Partition | GrpJobs (Max) | GrpNodes (Max) | GrpSubmitJobs (Max) | MaxWallTime |
general | 2 | 6 | 2 | 12 hours |
Disk Quota
The disk quota for each SSCI and SENG PI group in hpc2 is 2 TB, and for other PI group is 500 GB. The quota is shared among all members of the group. Usage exceeding the quota have 24-hour grace period to clean up the extra data. The total disk space available in the cluster is 340TB.
To check the disk usage and quota of your group:
lfs quota -h -g <your_group> /home
Group Share Directory
A share directory is assigned to each PI group. Users from the same group can access, create and modify files in the share directory.

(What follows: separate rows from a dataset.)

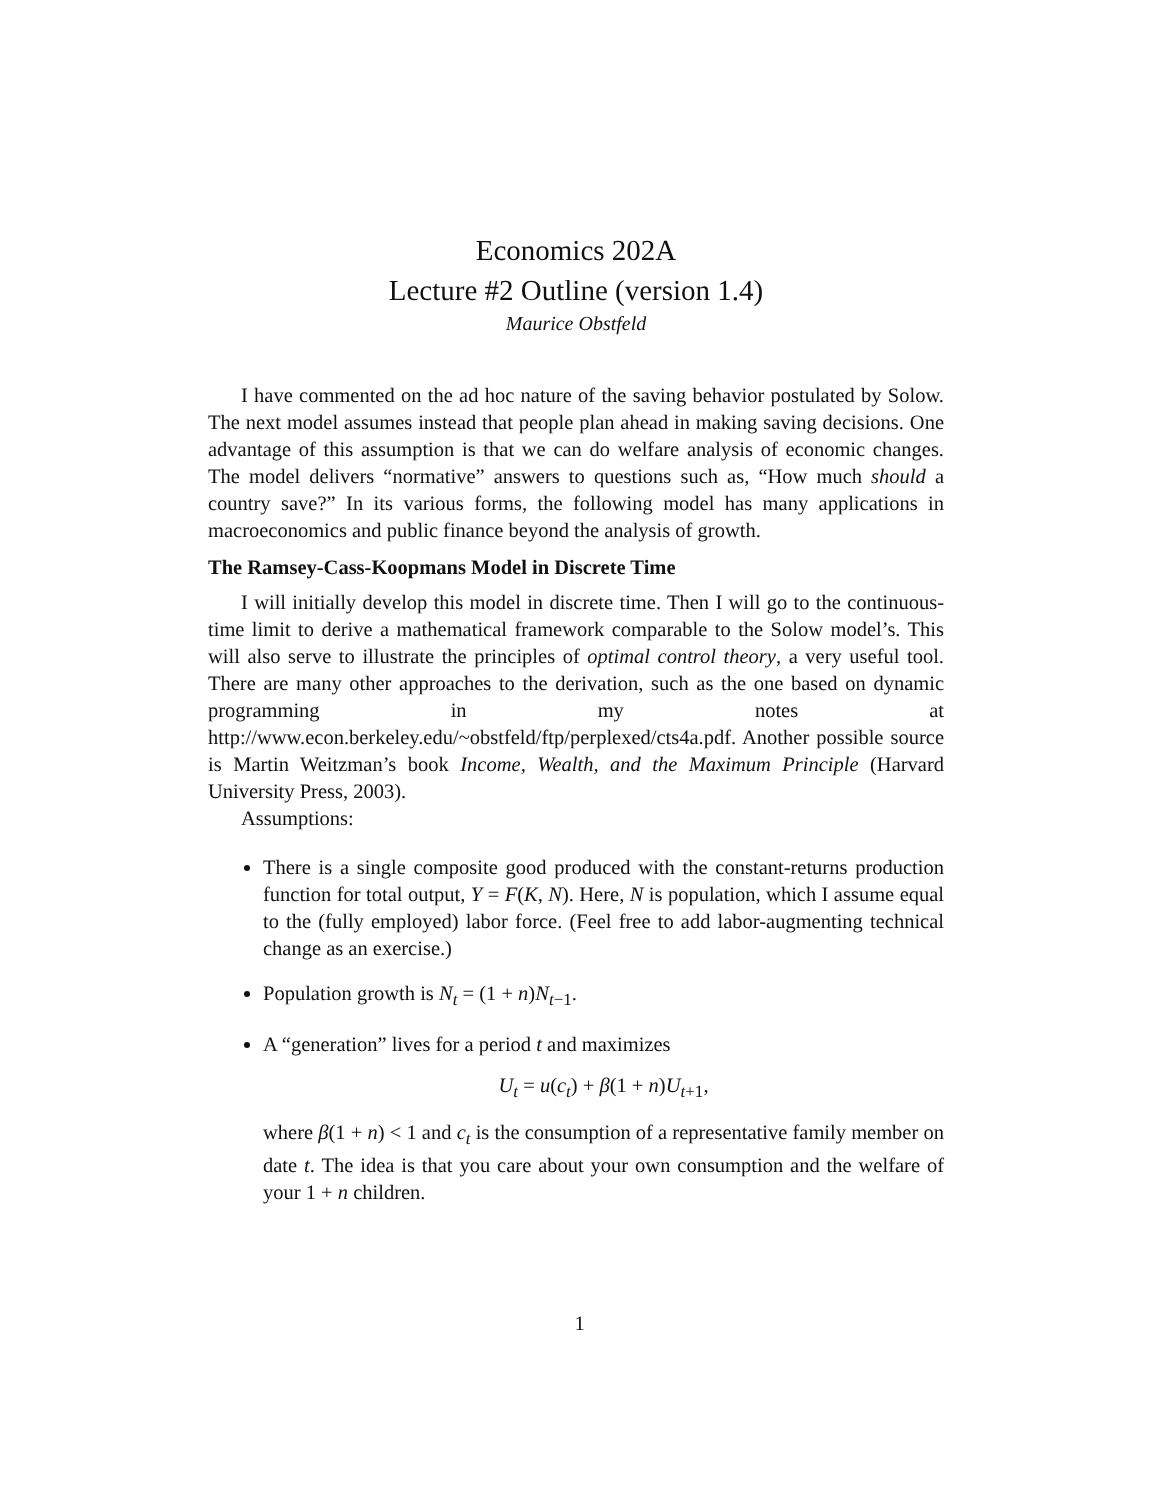Economics 202A
Lecture #2 Outline (version 1.4)
Maurice Obstfeld
I have commented on the ad hoc nature of the saving behavior postulated by Solow. The next model assumes instead that people plan ahead in making saving decisions. One advantage of this assumption is that we can do welfare analysis of economic changes. The model delivers “normative” answers to questions such as, “How much should a country save?” In its various forms, the following model has many applications in macroeconomics and public finance beyond the analysis of growth.
The Ramsey-Cass-Koopmans Model in Discrete Time
I will initially develop this model in discrete time. Then I will go to the continuous-time limit to derive a mathematical framework comparable to the Solow model’s. This will also serve to illustrate the principles of optimal control theory, a very useful tool. There are many other approaches to the derivation, such as the one based on dynamic programming in my notes at http://www.econ.berkeley.edu/~obstfeld/ftp/perplexed/cts4a.pdf. Another possible source is Martin Weitzman’s book Income, Wealth, and the Maximum Principle (Harvard University Press, 2003).
Assumptions:
There is a single composite good produced with the constant-returns production function for total output, Y = F(K, N). Here, N is population, which I assume equal to the (fully employed) labor force. (Feel free to add labor-augmenting technical change as an exercise.)
Population growth is N<sub>t</sub> = (1 + n)N<sub>t−1</sub>.
A “generation” lives for a period t and maximizes
U<sub>t</sub> = u(c<sub>t</sub>) + β(1 + n)U<sub>t+1</sub>,
where β(1 + n) < 1 and c<sub>t</sub> is the consumption of a representative family member on date t. The idea is that you care about your own consumption and the welfare of your 1 + n children.
1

To access the share directory:
cd /home/share/<your_group>
or
cd $PI_HOME
Note that the group disk quota is also applied to the share directory.
Backup
There is NO backup service on the cluster and user is required to manage the backup of the data themselves.
Scratch Files
There is about 900GB with the /tmp of the compute nodes for local scratch files. User is advised to make use of it and clear them up as soon as you are finished with your application. The files in the /tmp of all nodes will be removed by the system automatically if they are not accessed for more than 10 days.